Sramana Mitra: Why is that, though? It makes sense to equip all schools with this ability to personalize and help teachers give this personalized guidance. Why is that movement slow?
Cheryl Vedoe: I think I can answer that, most readily, by speaking about why it was faster in the other two cases. In the case of advanced placement, what motivated the use of online courses was the very simple fact that many high schools simply were not able to provide access to advanced placement courses unless they gave students the opportunity to take them in a virtual environment. There is a very strong and compelling need to be addressed that drove that change.
Similarly, with struggling students, there’s a very clear need on the part of educators to keep more students in school and on track to graduate on time. There’s a very clear motivation to look at how to change the learning experience for those students so that they can be successful. When you go into the middle, one of the reasons we see as to why things occur more slowly there is, because it would involve every teacher starting to look at the changes they can do in the classroom every day to integrate digital curriculum and personalize learning for every student. It’s really about change and the pace at which change occurs. Change occurs more quickly where there’s the greatest need.
Sramana Mitra: It’s also been a long time. Digital learning has now been in the market for a good decade. I think the benefits are understood especially from the capabilities of personalization and skill gap analysis.
I’m just disappointed to hear that it’s still not rolling out as fast as you would hope. You take these middle students who are doing okay but maybe they can do a lot better. Maybe they can become AP students if they were given the right kind of education on a regular basis.
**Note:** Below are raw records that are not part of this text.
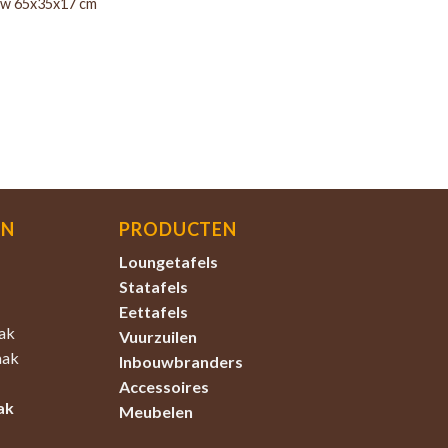
w 65x35x17 cm
EN
PRODUCTEN
Loungetafels
Statafels
Eettafels
ak
Vuurzuilen
aak
Inbouwbranders
Accessoires
ak
Meubelen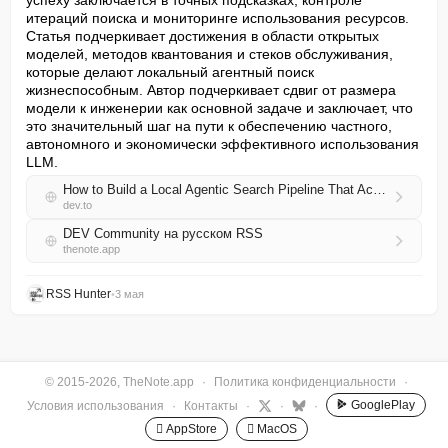
успеху заключается в точных подсказках, контроле 
итераций поиска и мониторинге использования ресурсов. 
Статья подчеркивает достижения в области открытых 
моделей, методов квантования и стеков обслуживания, 
которые делают локальный агентный поиск 
жизнеспособным. Автор подчеркивает сдвиг от размера 
модели к инженерии как основной задаче и заключает, что 
это значительный шаг на пути к обеспечению частного, 
автономного и экономически эффективного использования 
LLM.
How to Build a Local Agentic Search Pipeline That Actually Gets Facts Right
dev.to
DEV Community на русском RSS
thenote.app
RSS Hunter
•
3 мая
© 2015-2026, TheNote.app
·
Политика конфиденциальности
·
GooglePlay
Условия использования
·
Контакты
·
·
·
 AppStore
 MacOS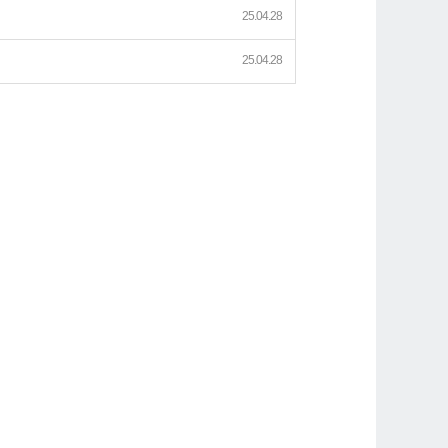
25.04.28
25.04.28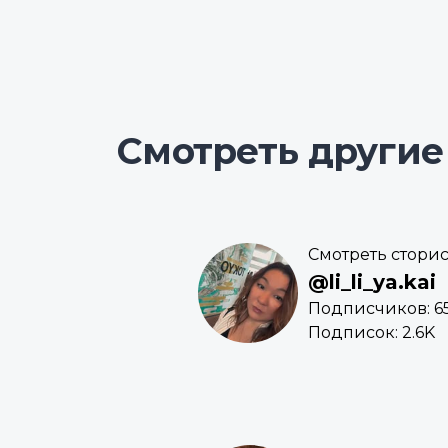
Смотреть другие
Смотреть стори
@li_li_ya.kai
Подписчиков: 6
Подписок: 2.6K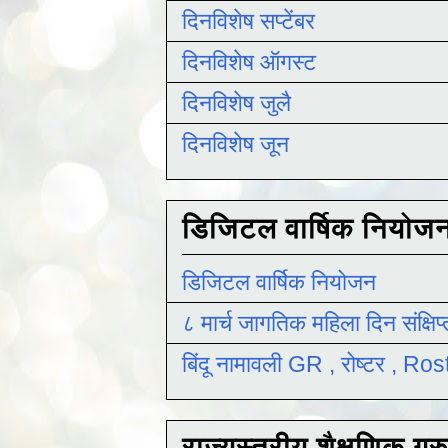
दिनविशेष सप्टेंबर
दिनविशेष ऑगस्ट
दिनविशेष जुलै
दिनविशेष जून
डिजिटल वार्षिक नियोज
डिजिटल वार्षिक नियोजन
८ मार्च जागतिक महिला दिन संक्षिप
बिंदू नामावली GR , रोष्टर , R
राज्यस्तरीय शैक्षणिक ग्र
Cheryl Vedoe: I can’t disagree with you on that. I agree with you. I think there’s potential for more students to achieve at higher levels if classroom teachers are able to do more to personalize learning to meet individual student needs. That’s certainly a real theme that we hear more of today. Part of our focus is on making sure that the solutions that we develop can fit in practically into what a teacher does in a classroom so that teachers are more likely to incorporate it and students are able to see the benefits that you describe quite well.